L’attentato a Pino Amato
Nel giugno 1979 il giovane sposa in carcere la sua compagna, Maria Teresa Romeo. Avellinese, venticinque anni, insospettabile e non sottoposta ad alcuna sorveglianza particolare dopo l’assalto al giudice Fedele Calvosa. Il suo nome balza in primissimo piano il 19 maggio 1980. A Napoli, nel centralissimo vico II Alabardieri, alle 9.40. La Fiat 131 blindata su cui viaggia l’assessore regionale al Bilancio, il quarantanovenne Pino Amato, democristiano e stretto collaboratore del ministro Vincenzo Scotti, è presa d’assalto. Amato muore subito.
Il suo autista, Ciro Esposito, risponde al fuoco colpendo uno dei terroristi. Si tratta del romano Bruno Seghetti, l’uomo che guidava la vettura su cui venne caricato Aldo Moro il 16 marzo 1978 dopo la strage di via Fani. Seghetti riesce a fuggire con gli altri tre del commando: il napoletano Salvatore Colonna, il torinese Luca Nicolotti e l’avellinese Maria Teresa Romeo. Compongono la colonna “Fabrizio Pelli” delle Brigate Rosse, si apprende dalla rivendicazione.
La polizia intercetta il gruppo per le strade di Napoli e la corsa si conclude a Santa Lucia, alle spalle del palazzo della Regione. Seghetti, Colonna, Nicolotti e Romeo si arrendono: “Siamo militanti delle Brigate Rosse, ci dichiariamo prigionieri politici”. È il primo commando brigatista catturato durante un’azione e costituisce anche la prova dell’avvenuta confluenza nelle Br di altre formazioni.
Le condanne, l’espiazione delle pene
Romeo viene condannata all’ergastolo e durante il processo, iniziato il 23 giugno 1980, rifiuta di deporre. La condanna, per l’intero commando, trova conferma in appello e Cassazione. Irriducibile come Rosaria Biondi e Nicola Valentino, coinvolta anche nel procedimento contro la colonna napoletana delle Br – dove ha un ruolo un altro irpino, Antonio Chiocchi, poi dissociatosi –, Maria Teresa Romeo non si difende mai. Con Nicola Valentino il matrimonio si esaurisce.

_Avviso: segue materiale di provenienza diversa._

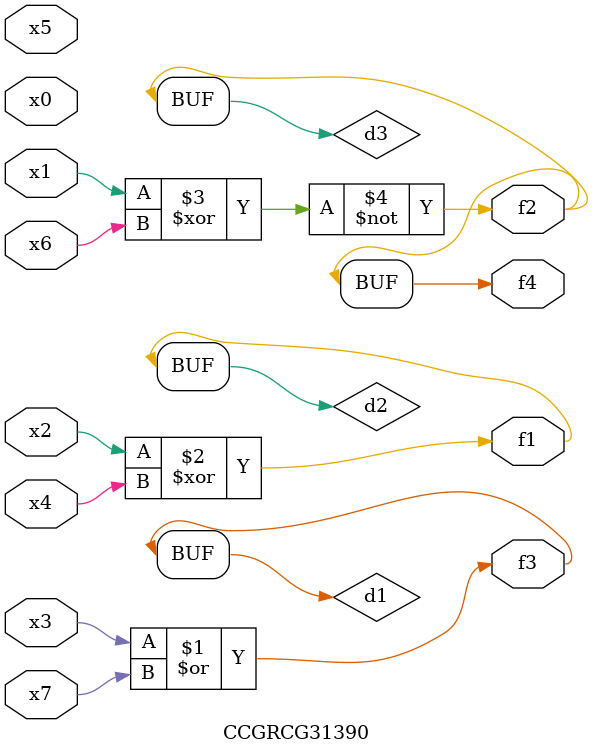
<source format=v>
module CCGRCG31390(
	input x0, x1, x2, x3, x4, x5, x6, x7,
	output f1, f2, f3, f4
);

	wire d1, d2, d3;

	or (d1, x3, x7);
	xor (d2, x2, x4);
	xnor (d3, x1, x6);
	assign f1 = d2;
	assign f2 = d3;
	assign f3 = d1;
	assign f4 = d3;
endmodule

</source>
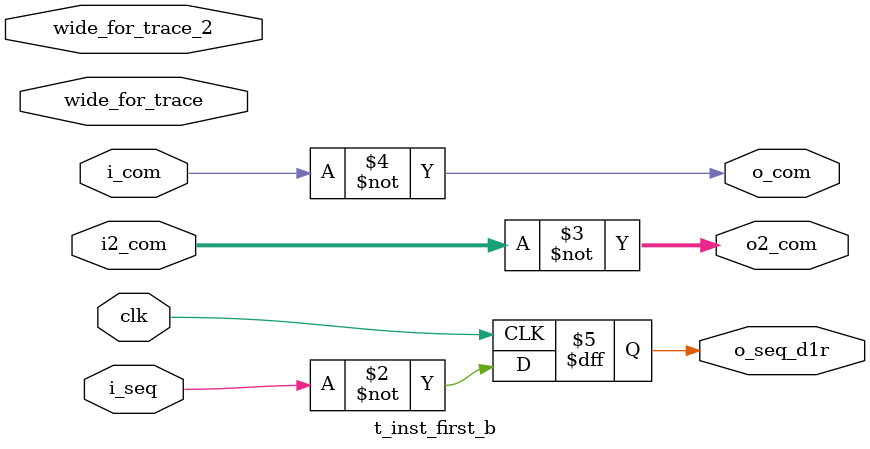
<source format=v>

module t_inst_first_b (/*AUTOARG*/
   // Outputs
   o_seq_d1r, o_com, o2_com,
   // Inputs
   clk, i_seq, i_com, i2_com, wide_for_trace, wide_for_trace_2
   );
   // verilator inline_module

   input clk;

   input        i_seq;
   output       o_seq_d1r;
   input        i_com;
   output       o_com;
   input [1:0]  i2_com;
   output [1:0] o2_com;
   input [127:0] wide_for_trace;
   input [127:0] wide_for_trace_2;

   /*AUTOREG*/
   // Beginning of automatic regs (for this module's undeclared outputs)
   // End of automatics

   reg                  o_seq_d1r;
   always @ (posedge clk) begin
      o_seq_d1r <= ~i_seq;
   end

   wire [1:0] o2_com = ~i2_com;
   wire       o_com = ~i_com;

endmodule

</source>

Lui entra nella cooperativa “Sensibili alle foglie” fondata da Renato Curcio. Usufruendo dei benefici di pena previsti per gli ex terroristi, dà forma alla sua creatività d’artista partecipando in semilibertà a mostre che si svolgono pure ad Avellino, nella palazzina Victor Hugo, a metà anni ’90.
L’iter della pena, evidentemente attenuata, si conclude anche per Rosaria Biondi e Maria Teresa Romeo. Fanno altro, lavoro sociale, con una chiusura netta su quel passato. È memoria intima e ancora dolente. Ad Avellino, da tempo, non c’è più chi si interroghi sul perché delle loro scelte.